## DATA PROVIDED:
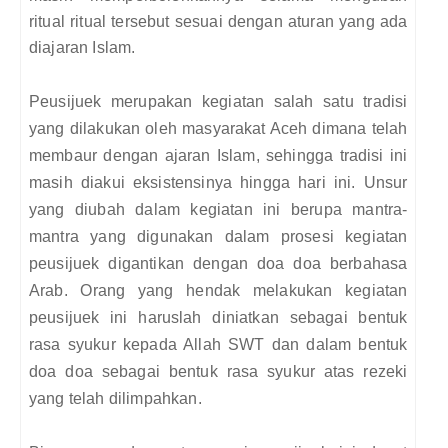
ritual ritual tersebut sesuai dengan aturan yang ada
diajaran Islam.
Peusijuek merupakan kegiatan salah satu tradisi
yang dilakukan oleh masyarakat Aceh dimana telah
membaur dengan ajaran Islam, sehingga tradisi ini
masih diakui eksistensinya hingga hari ini. Unsur
yang diubah dalam kegiatan ini berupa mantra-
mantra yang digunakan dalam prosesi kegiatan
peusijuek digantikan dengan doa doa berbahasa
Arab. Orang yang hendak melakukan kegiatan
peusijuek ini haruslah diniatkan sebagai bentuk
rasa syukur kepada Allah SWT dan dalam bentuk
doa doa sebagai bentuk rasa syukur atas rezeki
yang telah dilimpahkan.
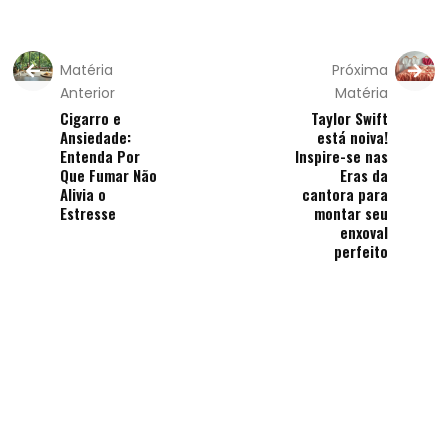
Matéria
Próxima
Anterior
Matéria
Cigarro e
Taylor Swift
Ansiedade:
está noiva!
Entenda Por
Inspire-se nas
Que Fumar Não
Eras da
Alivia o
cantora para
Estresse
montar seu
enxoval
perfeito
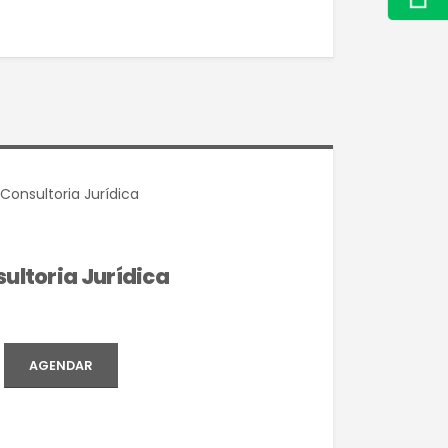
ultoria Jurídica
AGENDAR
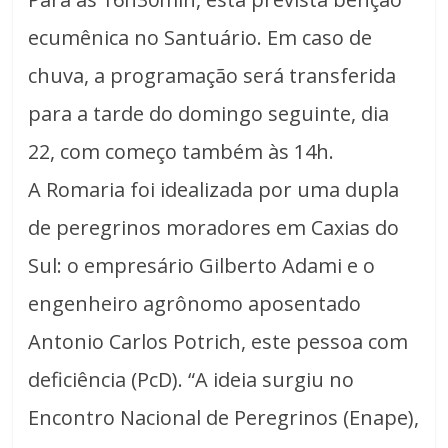
ecumênica no Santuário. Em caso de
chuva, a programação será transferida
para a tarde do domingo seguinte, dia
22, com começo também às 14h.
A Romaria foi idealizada por uma dupla
de peregrinos moradores em Caxias do
Sul: o empresário Gilberto Adami e o
engenheiro agrônomo aposentado
Antonio Carlos Potrich, este pessoa com
deficiência (PcD). “A ideia surgiu no
Encontro Nacional de Peregrinos (Enape),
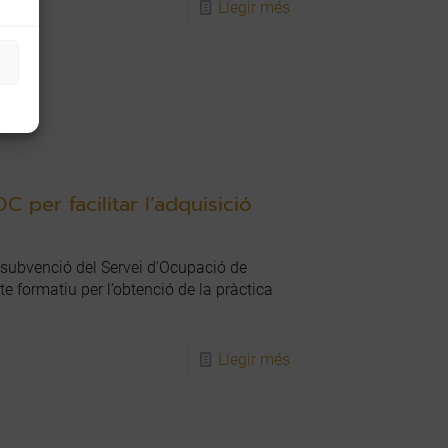
Llegir més
s
 per facilitar l’adquisició
subvenció del Servei d’Ocupació de
e formatiu per l’obtenció de la pràctica
Llegir més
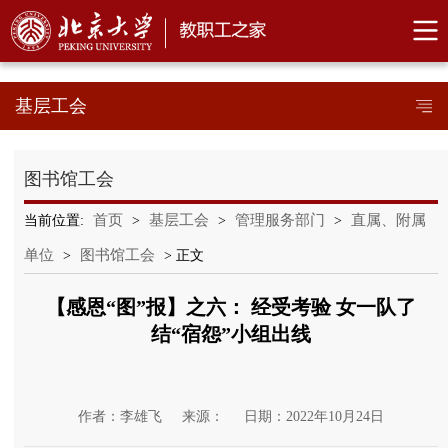
基层工会
图书馆工会
首页
基层工会
管理服务部门
直属、附属
当前位置:
>
>
>
单位
图书馆工会
>
> 正文
【感恩“图”报】之六： 经受考验 女一队了
结“宿怨”小组出线
作者：李雄飞
来源：
日期：2022年10月24日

## TASK STATEMENT:
Count the lines in the data that contain the word "bentuk", matching case exactly, and give only the number.

## OUTPUT FOR THIS EXERCISE:
3